I guess "Team Fecal Material on my Upper Lip" or whatever its called now would say this post makes me a tool. Its pretty dang cool to me though. I have been hunting for a long time and never shot a banded anything, but yesterday my luck changed a little. 








Even if it was banded less than 5 miles from where I shot it and only six months ago; its still dang cool to me.

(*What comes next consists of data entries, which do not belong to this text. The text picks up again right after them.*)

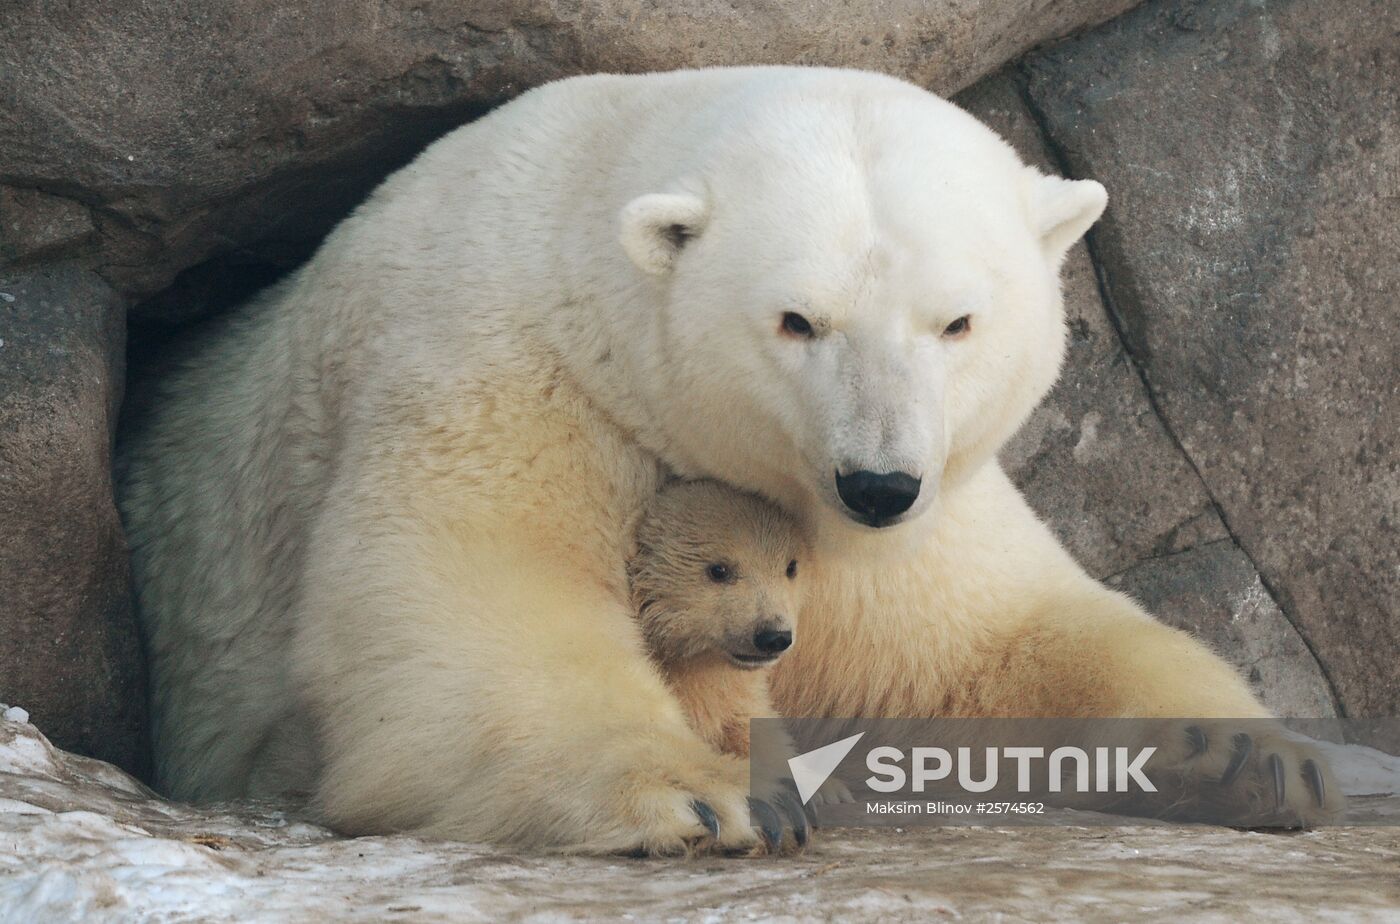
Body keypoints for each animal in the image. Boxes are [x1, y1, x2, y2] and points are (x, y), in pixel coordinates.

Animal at [117, 66, 1338, 855]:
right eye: (797, 321)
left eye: (956, 322)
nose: (877, 485)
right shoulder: (502, 370)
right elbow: (475, 591)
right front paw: (707, 795)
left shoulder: (915, 517)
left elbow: (995, 638)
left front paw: (1254, 757)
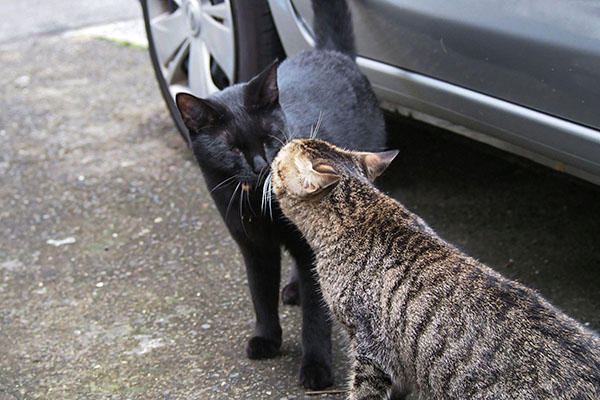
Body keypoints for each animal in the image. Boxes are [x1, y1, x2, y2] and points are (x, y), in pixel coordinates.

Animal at [173, 0, 390, 390]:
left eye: (268, 137)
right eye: (232, 147)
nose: (261, 165)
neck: (259, 207)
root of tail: (330, 52)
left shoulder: (305, 245)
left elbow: (315, 318)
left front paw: (316, 368)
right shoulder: (253, 245)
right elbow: (260, 293)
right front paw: (266, 338)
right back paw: (292, 289)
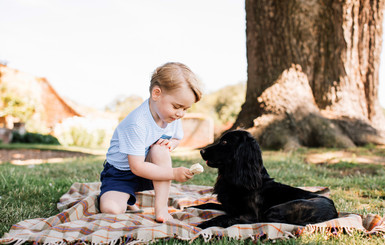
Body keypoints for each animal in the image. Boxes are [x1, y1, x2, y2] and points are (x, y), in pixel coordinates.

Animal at [194, 131, 338, 229]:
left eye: (224, 142)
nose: (201, 151)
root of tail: (335, 213)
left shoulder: (250, 214)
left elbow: (223, 216)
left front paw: (202, 225)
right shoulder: (229, 207)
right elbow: (206, 204)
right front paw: (191, 207)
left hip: (276, 209)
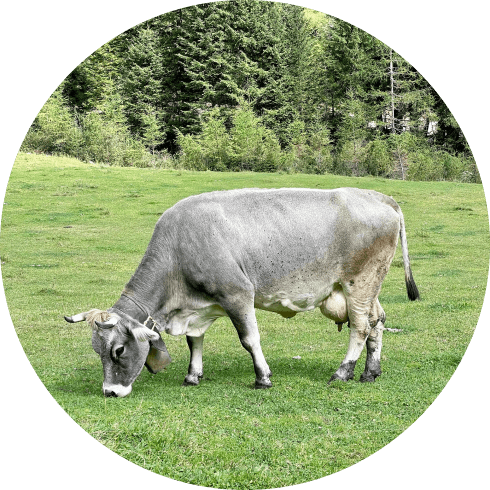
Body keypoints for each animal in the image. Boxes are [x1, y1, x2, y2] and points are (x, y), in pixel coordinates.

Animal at [64, 186, 418, 396]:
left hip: (359, 282)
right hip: (367, 287)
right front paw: (193, 375)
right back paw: (371, 371)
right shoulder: (199, 307)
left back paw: (343, 372)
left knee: (360, 327)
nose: (109, 391)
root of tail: (378, 196)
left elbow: (250, 340)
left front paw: (263, 377)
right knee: (377, 321)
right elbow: (195, 341)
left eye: (118, 350)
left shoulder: (237, 294)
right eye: (97, 350)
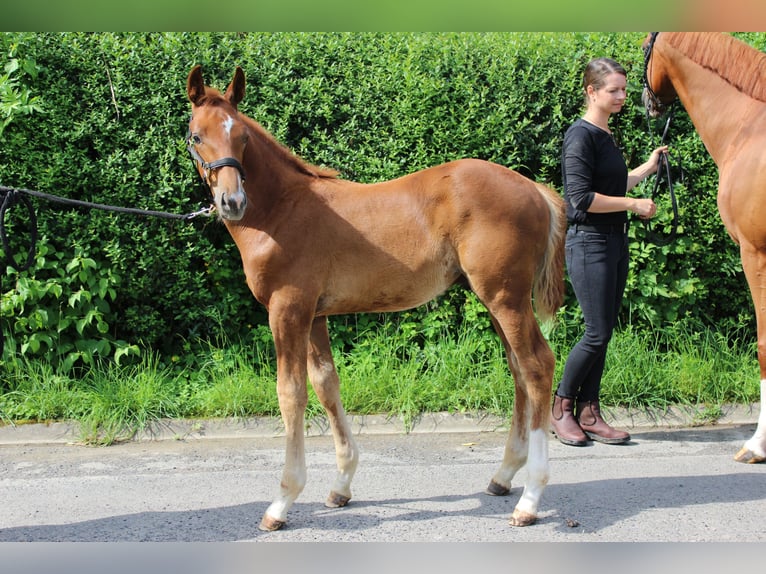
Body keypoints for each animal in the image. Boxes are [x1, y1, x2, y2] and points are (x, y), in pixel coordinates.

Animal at [186, 66, 568, 532]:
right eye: (197, 136)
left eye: (241, 136)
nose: (232, 201)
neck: (281, 211)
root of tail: (534, 188)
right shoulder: (315, 315)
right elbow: (325, 384)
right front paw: (341, 485)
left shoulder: (287, 309)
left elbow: (290, 393)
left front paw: (282, 501)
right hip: (495, 298)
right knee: (518, 368)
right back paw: (503, 476)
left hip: (504, 296)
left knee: (537, 365)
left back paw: (529, 499)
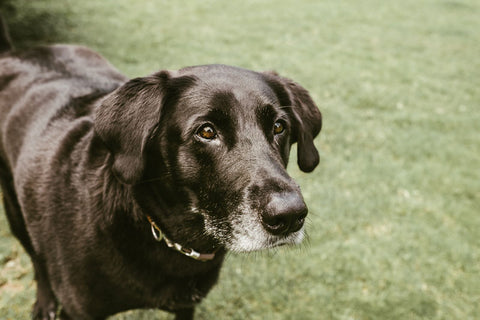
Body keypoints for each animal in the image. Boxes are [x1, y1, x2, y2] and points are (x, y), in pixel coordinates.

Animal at [0, 21, 322, 318]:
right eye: (207, 132)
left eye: (279, 127)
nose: (289, 215)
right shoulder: (79, 310)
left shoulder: (187, 305)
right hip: (16, 210)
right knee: (37, 259)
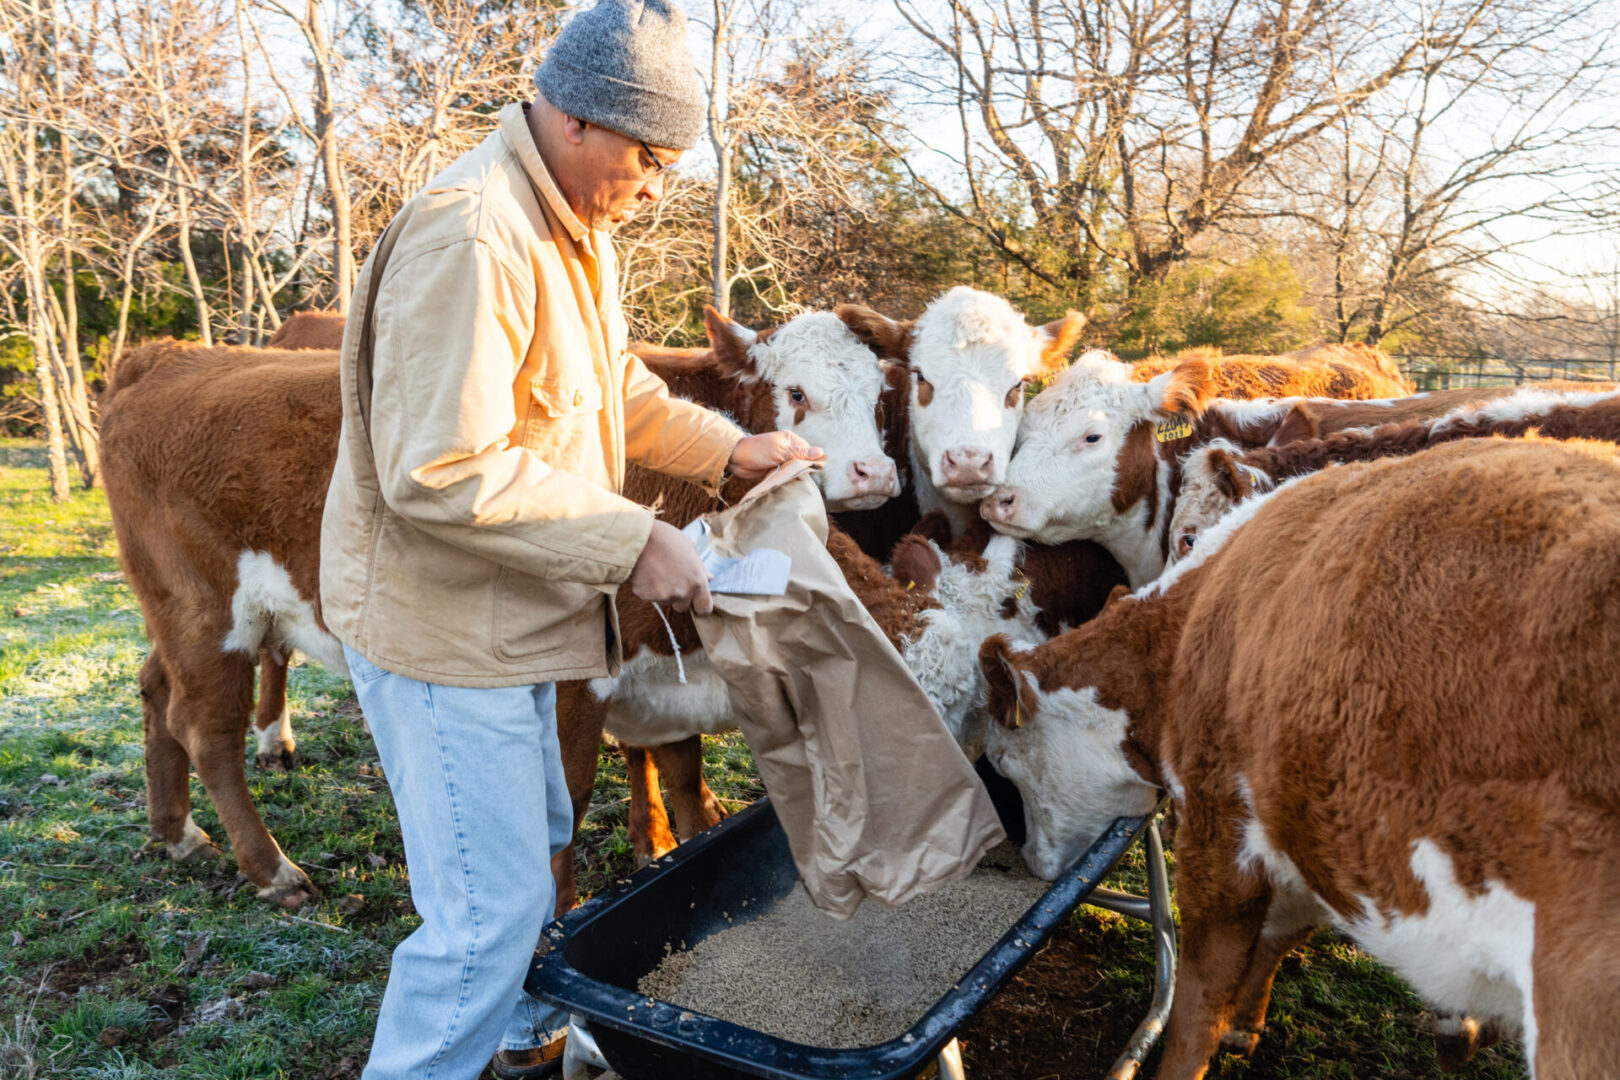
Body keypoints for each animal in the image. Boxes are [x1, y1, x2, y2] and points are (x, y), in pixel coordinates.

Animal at [972, 437, 1620, 1080]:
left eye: (1004, 763)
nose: (1032, 861)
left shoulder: (1219, 832)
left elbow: (1197, 1003)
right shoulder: (1305, 822)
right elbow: (1279, 935)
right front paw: (1246, 1023)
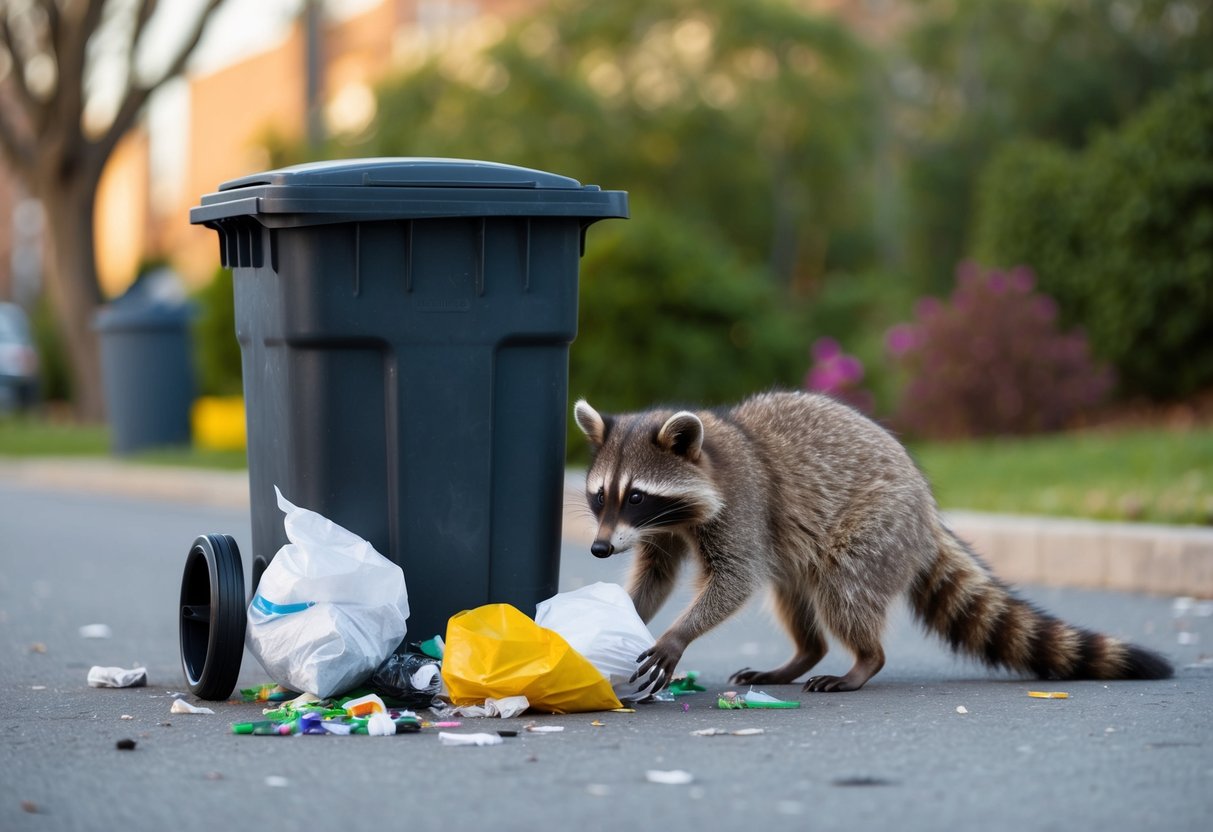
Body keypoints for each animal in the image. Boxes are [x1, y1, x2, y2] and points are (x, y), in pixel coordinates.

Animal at [573, 391, 1173, 692]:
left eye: (636, 496)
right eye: (601, 497)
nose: (599, 551)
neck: (711, 456)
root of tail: (928, 511)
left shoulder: (743, 504)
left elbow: (736, 578)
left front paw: (678, 634)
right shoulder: (665, 528)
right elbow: (657, 573)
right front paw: (627, 610)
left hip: (877, 529)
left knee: (844, 591)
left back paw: (864, 660)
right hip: (809, 549)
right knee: (794, 593)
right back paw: (804, 653)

And yes, I'm putting it on my lanyard.


----------



## UtahDodgeCummins (Oct 12, 2011)

I think its pretty cool, congrats!


----------



## Donttreadonme (Sep 11, 2007)

Heck yes that is cool. Congrats on the bird and the band.


----------



## Josh Noble (Jul 29, 2008)

BIG LEAGUE!!!


----------



## Longgun (Sep 7, 2007)

lol, no longer a BAND virgin?

... Good for you dude, congrats!


----------



## GaryFish (Sep 7, 2007)

Defiantly cool. Thanks for sharing it. Congrats on the first band. Way cool.


----------



## kailey29us (May 26, 2011)

thats awesome, i have also been hunting waterfowl for years and i am still waiting for my first band


----------



## stuckduck (Jan 31, 2008)

I went through a 19 year drought between bands.... I can see the excitement!! cool!!!


----------



## Bears Butt (Sep 12, 2007)

That is not just cool, it's WAY COOL!!!


----------



## utahgolf (Sep 8, 2007)

thats cool its your first band! duck band is way cooler tho! just sayin


----------



## btsmith (Sep 12, 2010)

utahgolf said:


> thats cool its your first band! duck band is way cooler tho! just sayin


I agree 110%!


----------



## shaun larsen (Aug 5, 2011)

that is awesome! put that sucker on your lanyard! all mine are on there. even my coot and pigeon bands haha


----------



## rjefre (Sep 8, 2007)

The picture says it all! Well done.
R


----------



## Gordon (Sep 11, 2007)

The coolest part is you shot it without a black hoodie or any fancy camo!


----------



## gooseblaster (Sep 2, 2009)

Thats's [email protected]$$ if you ask me! Congrats!


----------



## woollybugger (Oct 13, 2007)

I think that it ROCKS!!! A banded goose is always cool!


----------



## hamernhonkers (Sep 28, 2007)

Very cool! Congrats man!


----------



## Mojo1 (Sep 8, 2007)

U gotta carry the last band you got for luck, especially if it was your first one.


----------



## duck jerky (Sep 8, 2007)

Good job!! Congrats!!


----------



## Fish2relax (Mar 3, 2011)

That is great. Hope you get another chance!


----------



## dkhntrdstn (Sep 7, 2007)

Congrats on the band .


----------



## RobK (Jul 3, 2008)

nice photo and good job !!

still band-less !! But i was pumped to get 4 limits of ducks in a row this year . Never shot a limit before and i almost felt like a real duck hunter LOL .ALMOST !!!!!!!!!!!!


----------



## RobK (Jul 3, 2008)

very cool !!!!!!!!!!!!!!!!!!!!!!!!!!!!!!!!!!!!! imo


----------



## Fish2relax (Mar 3, 2011)

Super Cool! Goose, duck, it doesn't matter. Hopefully we can be hunting together when we get our next bands.


----------